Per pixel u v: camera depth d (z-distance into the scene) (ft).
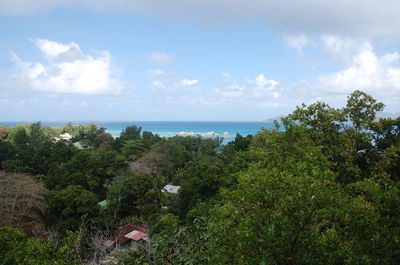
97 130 305.12
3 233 28.66
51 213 83.82
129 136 236.63
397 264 14.03
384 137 50.47
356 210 16.17
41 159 158.71
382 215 17.61
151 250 20.77
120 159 151.64
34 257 27.35
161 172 150.71
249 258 14.02
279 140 42.75
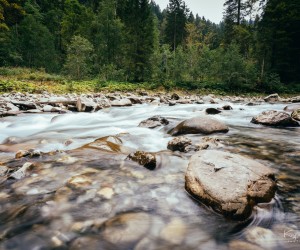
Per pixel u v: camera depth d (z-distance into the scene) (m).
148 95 17.14
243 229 1.75
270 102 13.79
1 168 2.74
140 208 2.02
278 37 28.14
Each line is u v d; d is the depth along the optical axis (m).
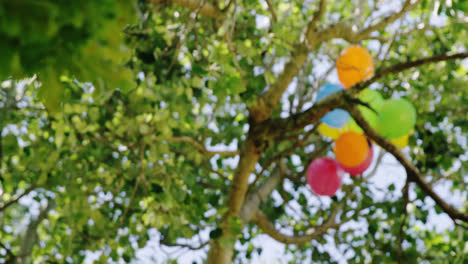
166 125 4.12
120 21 0.91
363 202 5.45
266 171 6.34
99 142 4.81
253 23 4.78
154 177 4.64
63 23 0.83
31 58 0.89
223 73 3.37
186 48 4.13
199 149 4.91
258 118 4.59
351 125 3.53
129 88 1.00
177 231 4.53
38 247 6.18
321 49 5.96
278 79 4.59
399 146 3.66
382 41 4.71
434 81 5.31
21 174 5.27
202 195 5.35
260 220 5.22
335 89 3.64
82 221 4.44
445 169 5.04
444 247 5.60
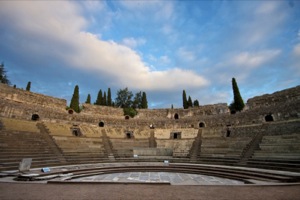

========================

◆ Problem statement
From the entries above, copy out every line where the string "camera" appears.

◆ Solution to this task
Per pixel u v: camera depth d (z-distance into the scene) (ft).
Per pixel u v: camera depth d (z-distance into the scene) (m).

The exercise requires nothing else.